This agency hereby certifies that the adoption has been reviewed by legal counsel and found to be a valid exercise of the agency's legal authority.

Filed with the Office of the Secretary of State on April 8, 2008.

TRD-200801868

Mary Ross McDonald

Managing Director

Railroad Commission of Texas

Effective date: April 28, 2008

Proposal publication date: November 23, 2007

For further information, please call: (512) 475-1295


Chapter 7. GAS SERVICES DIVISION

Subchapter G. CODE OF CONDUCT

16 TAC §7.7003, §7.7005

The Railroad Commission of Texas adopts new §7.7003, relating to Administrative Penalties and Other Remedies for Discrimination, and new §7.7005, relating to Authority to Set Rates, with changes to the versions published in the November 23, 2007, issue of the Texas Register (32 TexReg 8407). The new sections implement the authority delegated to the Commission by Texas Natural Resources Code, §81.058(a) and (b), and §81.061, as enacted by House Bill 3273, 80th Legislature (2007) (also referred to as "the Crownover Bill").

Texas Natural Resources Code, §81.058(a) and (b) authorize the Commission, after notice and opportunity for hearing, to impose an administrative penalty against a purchaser, transporter, gatherer, shipper, or seller of natural gas, a person described by Texas Natural Resources Code, §81.051(a) or §111.081(a), or any other entity under the jurisdiction of the Commission under the Texas Natural Resources Code that the Commission determines has violated a Commission rule adopting standards or a code of conduct for entities in the natural gas industry prohibiting unlawful discrimination or has unreasonably discriminated against a seller of natural gas in the purchase of natural gas from the seller, and against a purchaser, transporter, or gatherer of natural gas, if the Commission determines that the person engaged in prohibited discrimination against a shipper or seller of natural gas because the shipper or seller filed a formal or informal complaint with the Commission against the person relating to the person's purchase, transportation, or gathering of the gas.

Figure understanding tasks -
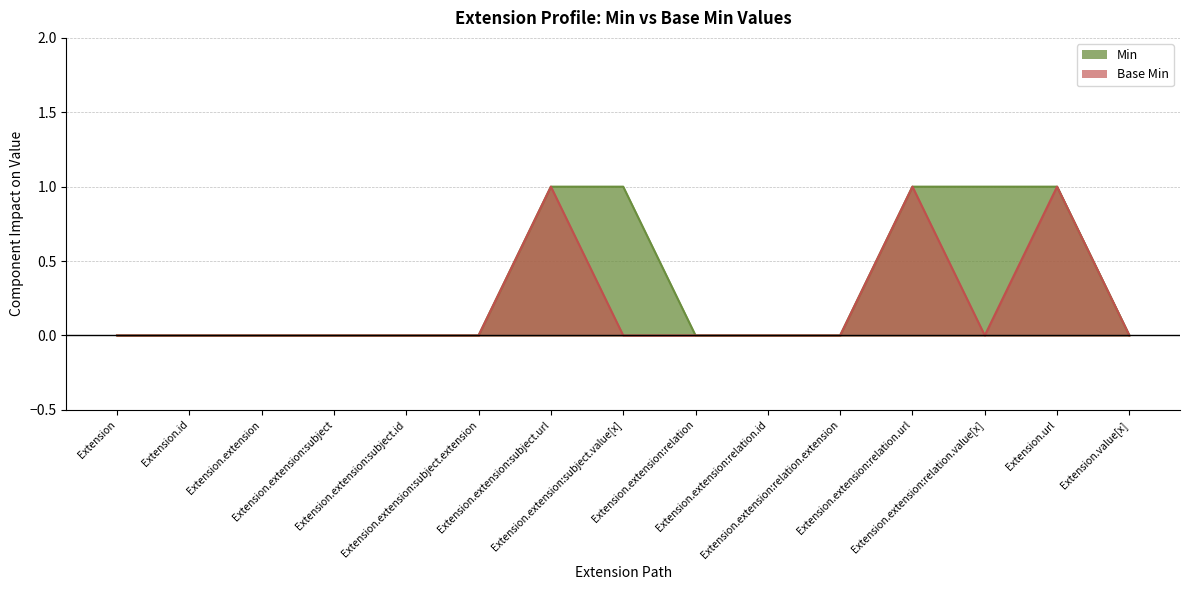

True or false: Base Min and Min intersect in this chart.

False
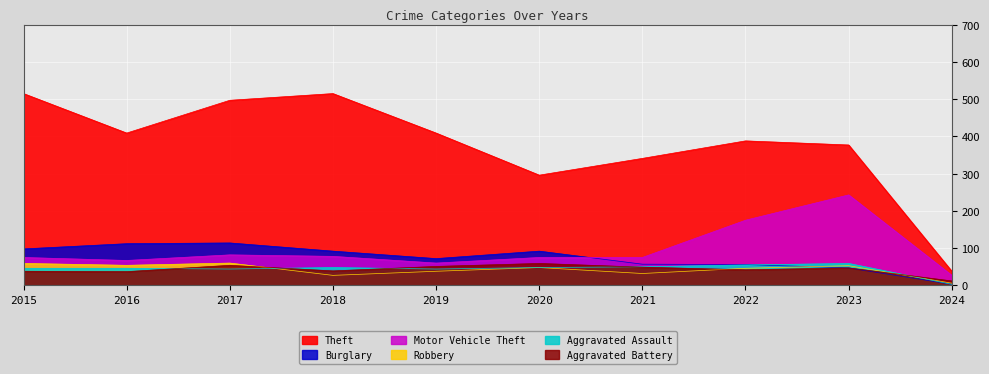

Reading left to right, what are all the values shown in this chart?

Theft: 2015=515	2016=409	2017=497	2018=515	2019=409	2020=296	2021=341	2022=388	2023=377	2024=38
Burglary: 2015=98	2016=112	2017=114	2018=92	2019=72	2020=92	2021=57	2022=56	2023=47	2024=3
Motor Vehicle Theft: 2015=75	2016=67	2017=82	2018=78	2019=60	2020=75	2021=75	2022=175	2023=243	2024=27
Robbery: 2015=59	2016=54	2017=60	2018=27	2019=38	2020=48	2021=32	2022=46	2023=53	2024=6
Aggravated Assault: 2015=46	2016=46	2017=44	2018=48	2019=44	2020=48	2021=50	2022=55	2023=59	2024=3
Aggravated Battery: 2015=38	2016=37	2017=54	2018=39	2019=51	2020=59	2021=49	2022=42	2023=47	2024=12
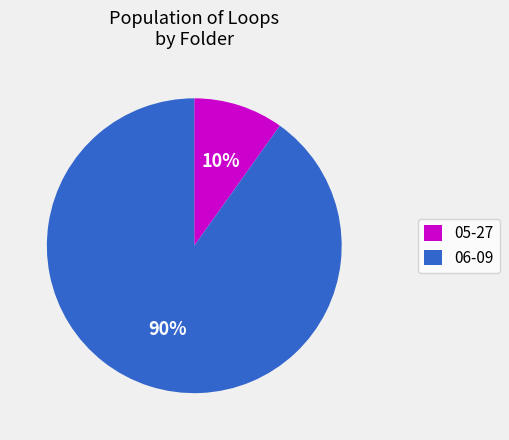

What is the ratio of the value at 05-27 to the value at 06-09?

0.1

TASKS TO COMPLETE -
1 - From the records, pull out every line that contains the string "Aggravated".
2 - Write the next part of the Railroad Commission rule adoption notice, picking up after its last sentence.

EXPECTED RESPONSES -
1 -
Aggravated Assault: 2015=46	2016=46	2017=44	2018=48	2019=44	2020=48	2021=50	2022=55	2023=59	2024=3
Aggravated Battery: 2015=38	2016=37	2017=54	2018=39	2019=51	2020=59	2021=49	2022=42	2023=47	2024=12

2 -
Texas Natural Resources Code, §81.061, authorizes the Commission to use a cost-of-service method or a market-based rate method in setting a rate in a formal rate proceeding. On the filing of a complaint by a shipper or seller of natural gas, the Commission may set a transportation or gathering rate in a formal rate proceeding if the Commission determines that the rate is necessary to remedy unreasonable discrimination in the provision of transportation or gathering services. The Commission may set a rate regardless of whether the transporter or gatherer is classified as a utility by other law.

The Commission received comments from Representative Myra Crownover ("Representative Crownover"); Enbridge Energy Company, Inc. ("Enbridge"); Texas Independent Producers and Royalty Owners Association ("TIPRO)"; Crosstex Energy Services, L.P. ("Crosstex"); the Texas Oil and Gas Association ("TXOGA"); the Texas Pipeline Association ("TPA"); and the Texas Alliance of Energy Producers ("the Alliance"). In general, the Alliance and TIPRO favored the proposed rules; Enbridge, Crosstex, TXOGA, and TPA either opposed the rules or offered detailed criticisms and suggested changes or both; and Representative Crownover urged the Commission to be mindful of the spirit of the agreements underlying House Bill 3273.

Some commenters offered general comments on the proposed rules. Representative Crownover asked that the Commission take into consideration that the language used in the rules would convey the spirit of agreement by the two groups that accomplished the passing of this necessary legislation that the proposed rules are based on. The Commission thanks Representative Crownover for her work on House Bill 3273 and for her interest in the proposed rules.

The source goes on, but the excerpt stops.